Arrange every line of recognized text from the items below as a Markdown table with the columns Row and Line, numbering rows consecutively and skipping blank lines. Leave the pictures out of the answer.

□ □ □ □

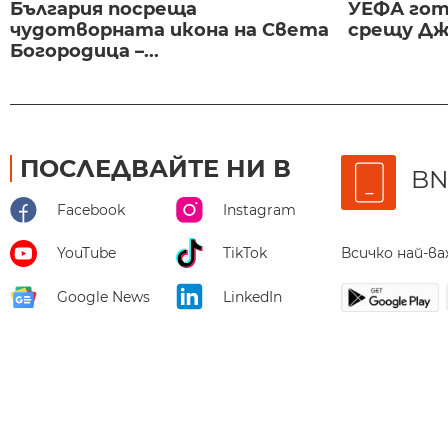
България посреща
УЕФА гот
чудотворната икона на Света
срещу Дж
Богородица –...
ПОСЛЕДВАЙТЕ НИ В
BN
Facebook
Instagram
Всичко най-в
YouTube
TikTok
Google News
LinkedIn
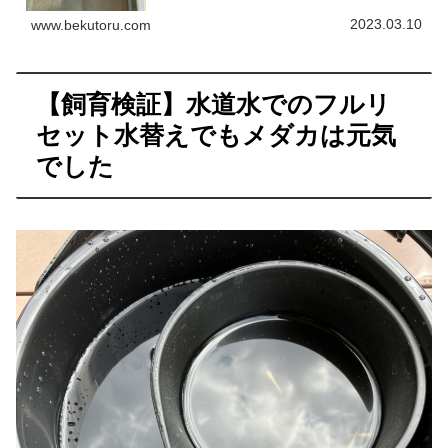
は特に水温差です！おとちゃんカワムツを飼育してい
た時は、水温差を全然気にしなくても大丈夫だった
2023.03.10
www.bekutoru.com
ん...
【飼育検証】水道水でのフルリ
セット水替えでもメダカは元気
でした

□ □ □ □

Reply —
| Row | Line |
|---|---|
| 1 | България посреща |
| 2 | УЕФА гот |
| 3 | чудотворната икона на Света |
| 4 | срещу Дж |
| 5 | Богородица –... |
| 6 | ПОСЛЕДВАЙТЕ НИ В |
| 7 | BN |
| 8 | Facebook |
| 9 | Instagram |
| 10 | Всичко най-в |
| 11 | YouTube |
| 12 | TikTok |
| 13 | Google News |
| 14 | LinkedIn |
| 15 | は特に水温差です！おとちゃんカワムツを飼育してい |
| 16 | た時は、水温差を全然気にしなくても大丈夫だった |
| 17 | 2023.03.10 |
| 18 | www.bekutoru.com |
| 19 | ん... |
| 20 | 【飼育検証】水道水でのフルリ |
| 21 | セット水替えでもメダカは元気 |
| 22 | でした |